Manusia tanpa moral bengis-biadab. Kebengisan manusia tidak jarang telah melampaui (beyond) sifat dasar alamiahnya sebagai makhluk yang dibekali hati-qalbu yang penuh kasih. Kita selalu diingatkan bahwa (1) nafsu hanya mengenal, memanjakan, dan merawat egoisme dan eksploitasi, dan (2) nalar akal pragmatis, (bukan akal budi/reason seperti idea Kant), terbiasa mengabdi untuk merumuskan pijakan affirmatif guna melegitimasi kebengisan-eksploitasi tersebut. 

Maaf, apa yang tidak bisa? dan tidak boleh dalam bingkai nalar pragmatis yang supra akal-akalan? Selalu ada celah yang dapat diterobos nafsu dan akal "bulus" untuk membenarkan segala intrik kepentingan.

Sahabat!
Jika masa lalu kita ternoda dengan keserakahan, kebengisan, dan kedzoliman, itu adalah lembaran kisah kelam. Namun, hidup ini tidak hanya tentang masalah masa lalu yang sering menjerat kita dalam sesal; atau kompilasinya justru membuat kita tenggelam dalam kubangan hegemoni penjara kesedihan dan penderitaan masa lalu. 

Masa lalu adalah titik beranjak dan titian, jalan setapak kita untuk menaiki tangga kemuliaan dan kesempurnaan. Kita memang tidak dapat menghapus catatan masa lalu. Semua goresan itu dipatri dengan "tinta emas". Namun, tekad untuk menjadi lebih baik adalah prakondisi psiko-religi dan moral kita untuk taubat, melangit tinggi ke 'arasy kesempurnaan hidup, husnul khātimah.

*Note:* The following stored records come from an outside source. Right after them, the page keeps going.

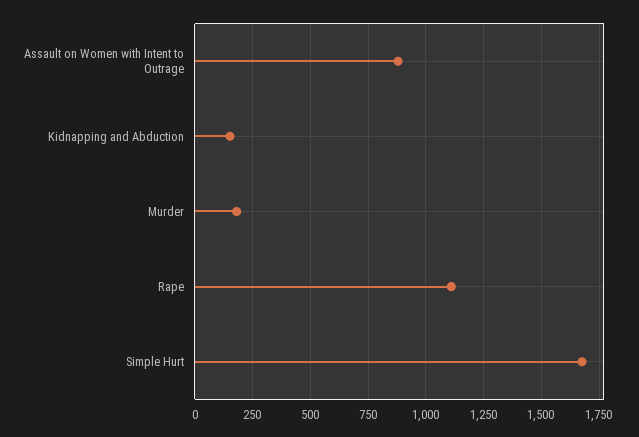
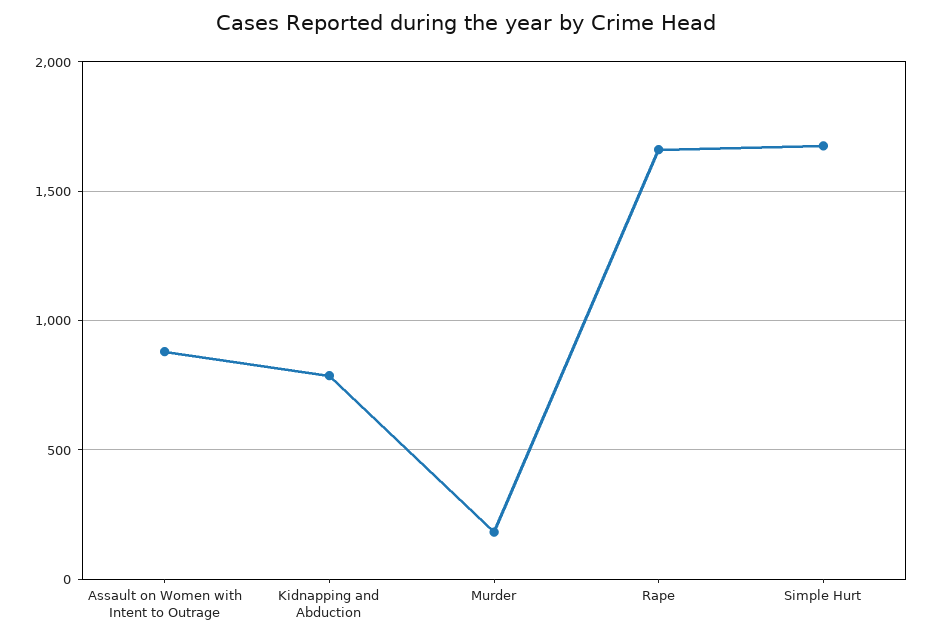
  {
    "Assault on Women with Intent to Outrage": 900,
-   "Kidnapping and Abduction": 150,
+   "Kidnapping and Abduction": 800,
    "Murder": 200,
-   "Rape": 1100,
+   "Rape": 1650,
    "Simple Hurt": 1700
  }

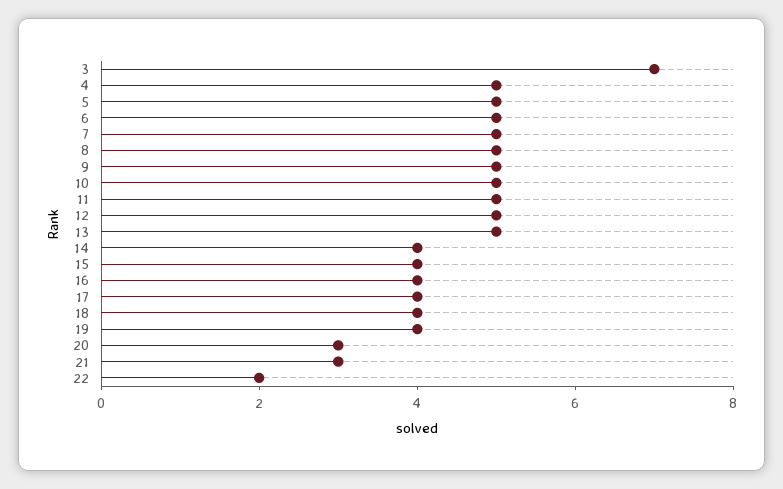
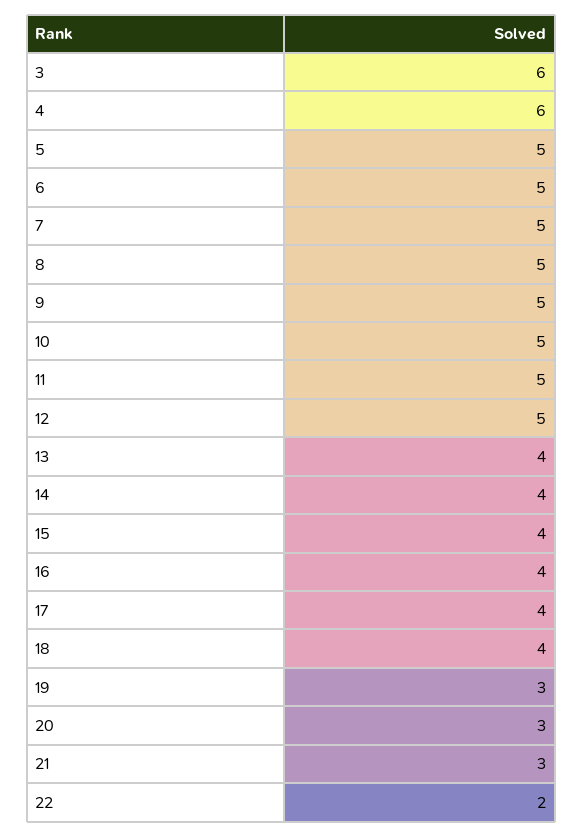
  {
-   "3": 7,
+   "3": 6,
-   "4": 5,
+   "4": 6,
    "5": 5,
    "6": 5,
    "7": 5,
    "8": 5,
    "9": 5,
    "10": 5,
    "11": 5,
    "12": 5,
-   "13": 5,
+   "13": 4,
    "14": 4,
    "15": 4,
    "16": 4,
    "17": 4,
    "18": 4,
-   "19": 4,
+   "19": 3,
    "20": 3,
    "21": 3,
    "22": 2
  }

Masa lalu adalah pengalaman. Kekinian dan kedisinian adalah kondisi obyektif kita yang harus dijalani, dinikmati dan dirasakan. Namun, masa depan adalah rangkaian impian manis dan surgawi yang harus hidup perjuangkan. *"Kita adalah adalah harapan masa depan".*

Yuk kita belajar kelembutan dan keramahan Allah alam. Ia mengajarkan resonansi, equilibrium, dan kesinambungan (sustainability). Sifat dasar alam adalah anti kerusakan, non destruktif, anti kebengisan dan penindasan.

Dalam asma-Mu ini, Ya Allah kami bermohon kemuliaan dan kesempurnaa. Allah maha Lembut (Lathīf), maha Menjaga (Hafīdz) maha Pengampun (Ghafūr); maha Pemaaf ('Afwu, dan Maha Pengasih lagi maha Penyayang (Rahmān dan Rahīm).

#Nafsu_tidak_mengenal_kasih_dan_kepuasan._Ia_hanya_mengenal_libido_
meminta_dan_tidak_akan_pernah_menyisihkan_moral_berbagi.